As noted, the FOMC wants a “controlled burn” of asset prices lower, not higher. I would suspect that at some point, market participants will realize that the FOMC is serious about its mission.
However, for now, hope remains.
Risks Of A Recession Are Elevated
As noted, heading into 2023, market participants are starting to coalesce around the idea the economy will avoid a recession. To wit:
“We believe the Fed will stop QT sometime in the Fall before they begin lowering rates. It is hard for us to see a recession of any significance occurring in 2023.” – Brett Ewing, Chief Market Strategist, First Franklin.
Maybe that happens. Anything is certainly a possibility.
However, that is essentially swimming against the stream of what the FOMC is trying to achieve. Again, if the goal is to quell inflation, then economic demand must fall. Even the FOMC is now admitting a recession is plausible.
“Moreover, the sluggish growth in real private domestic spending expected over the next year, a subdued global economic outlook, and persistently tight financial conditions were seen as tilting the risks to the downside around the baseline projection for real economic activity, and the staff still viewed the possibility of a recession sometime over the next year as a plausible alternative to the baseline”
The financial markets have yet to adjust to accommodate for a substantially weaker, if not recessionary, economy.
As discussed previously, earnings estimates remain highly optimistic and deviated from their long-term growth trend despite the recent cuts.
As my friend and colleague Albert Edwards of Societe Generale recently noted:
“I keep being told this is the most widely anticipated recession ever, and it must already be priced in. But the decline in 12-month forward EPS of only 4% (from the peak) doesn’t suggest so.”

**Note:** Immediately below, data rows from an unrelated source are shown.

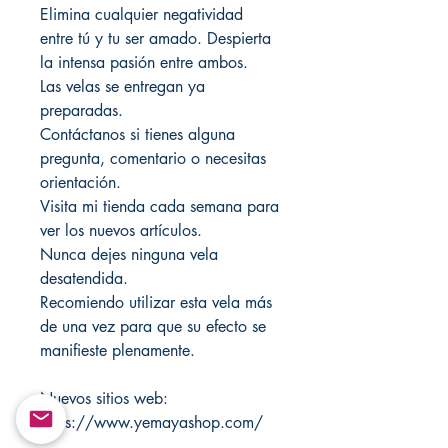
Elimina cualquier negatividad
entre tú y tu ser amado. Despierta
la intensa pasión entre ambos.
Las velas se entregan ya
preparadas.
Contáctanos si tienes alguna
pregunta, comentario o necesitas
orientación.
Visita mi tienda cada semana para
ver los nuevos artículos.
Nunca dejes ninguna vela
desatendida.
Recomiendo utilizar esta vela más
de una vez para que su efecto se
manifieste plenamente.
Nuevos sitios web:
https://www.yemayashop.com/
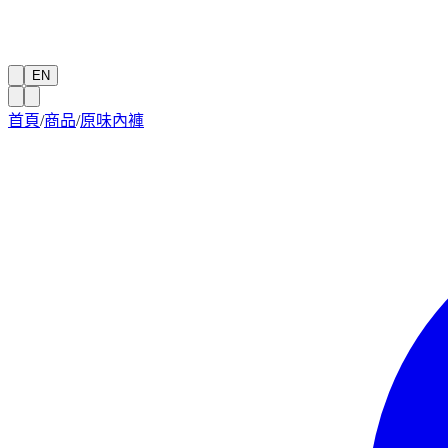
EN
首頁
/
商品
/
原味內褲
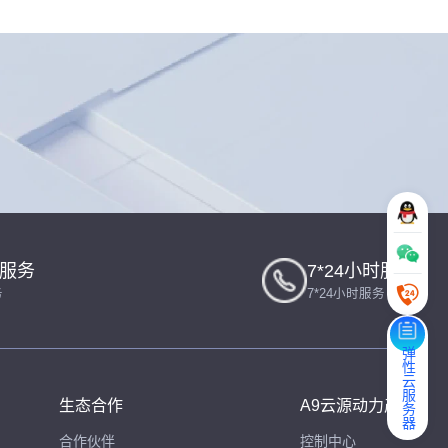
一服务
7*24小时服务
务
7*24小时服务
弹性云服务器
生态合作
A9云源动力产品
合作伙伴
控制中心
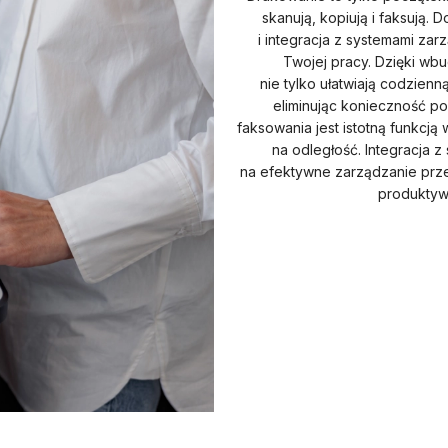
skanują, kopiują i faksują
i integracja z systemami z
Twojej pracy. Dzięki wb
nie tylko ułatwiają codzienn
eliminując konieczność p
faksowania jest istotną funkc
na odległość. Integracja 
na efektywne zarządzanie przep
produktyw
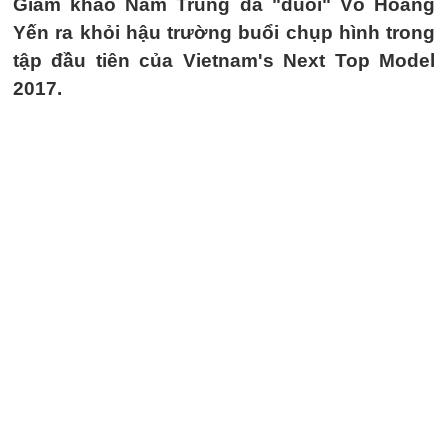
Giám khảo Nam Trung đã "đuổi" Võ Hoàng
Yến ra khỏi hậu trường buổi chụp hình trong
tập đầu tiên của Vietnam's Next Top Model
2017.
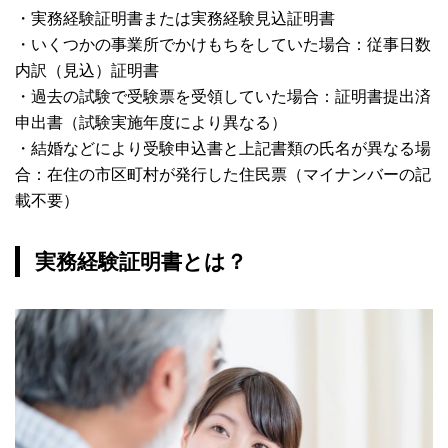
・実務経験証明書または実務経験見込証明書
・いくつかの事業所でかけもちをしていた場合：従事日数
内訳（見込）証明書
・過去の試験で受験票を受領していた場合：証明書提出済
申出書（試験実施年度により異なる）
・結婚などにより受験申込書と上記書類の氏名が異なる場
合：在住の市区町村が発行した住民票（マイナンバーの記
載不要）
実務経験証明書とは？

Furthermore, the rash of weak economic data also suggests that the risk of a recession has risen markedly, as noted by our broad economic activity composite index. If that data weakens further, which is the Fed’s goal, such also suggests lower earnings.
Given current valuations, as discussed in more detail here, the forecast for asset prices later in the year is not extremely bullish.
“Adding the bullish scenario to our projection chart gives us a full range of options for 2023, which run the gamut from 4500 to 2700, depending on the various outcomes.”
Here is our concern with the bullish scenario. It entirely depends on a “no recession” outcome, and the Fed must reverse its monetary tightening. The issue with that view is that IF the economy does indeed have a soft landing, there is no reason for the Federal Reserve to reverse reducing its balance sheet or lower interest rates.
More importantly, the problem with the bullish forecast is the rise in asset prices eases financial conditions, which reduces the Fed’s ability to bring down inflation. Such would also presumably mean employment remains strong along with wage growth, elevating inflationary pressures.
While the bullish scenario is possible, that outcome faces many challenges in 2023, given the market already trades at fairly lofty valuations. Even in a “soft landing” environment, earnings should weaken, which makes current valuations at 22x earnings more challenging to sustain.
While bullish investors continue trying to “Fight the Fed,” such may prove to be a more formidable challenge than many expect.